**Passage**
-- Start --
2. A composition according to claim 1, comprising 5-30% free fatty acid.
3. A composition according to claim 1, wherein structurant is polyalkylene
glycol.
4. A composition according to claim 1, wherein electrolyte (d) is alkali
metal isethionate.
5. A composition according to claim 4, wherein alkali metal isethionate
comprises 3-10% of composition.
6. A composition according to claim 1, wherein capsules are less than 300
microns.
7. A composition according to claim 6, wherein capsules are less than
100.mu. in size.
Description
FIELD OF THE INVENTION
The present invention relates to extruded soap and/or detergent bars
comprising encapsulated benefit agents. Specifically, the bars comprise
capsules which are able to survive the extrusion process used in forming
the bar, whereupon the consumer is subsequently able to release the
encapsulated benefit agent upon use of the products.
-- End --
[Saved data entries]
-- Start --
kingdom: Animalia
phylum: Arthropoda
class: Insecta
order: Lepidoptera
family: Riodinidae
-- End --
**Task requirements**
1. In the patent excerpt, what share of the composition does the alkali metal isethionate make up under claim 5?
2. Say whether each statement agrees with the patent excerpt, answering yes or no and quoting the words that decide it: (a) Claim 3 names polyalkylene glycol as the structurant. (b) Claim 6 limits the capsules to less than 100 microns. (c) The capsules can survive the extrusion process that forms the bar.
The items are separate material and unrelated to the patent excerpt.

**Outputs in order**
1. 3-10% of the composition.

2.
(a) Yes: "wherein structurant is polyalkylene glycol"
(b) No: "wherein capsules are less than 300 microns"
(c) Yes: "capsules which are able to survive the extrusion process used in forming the bar"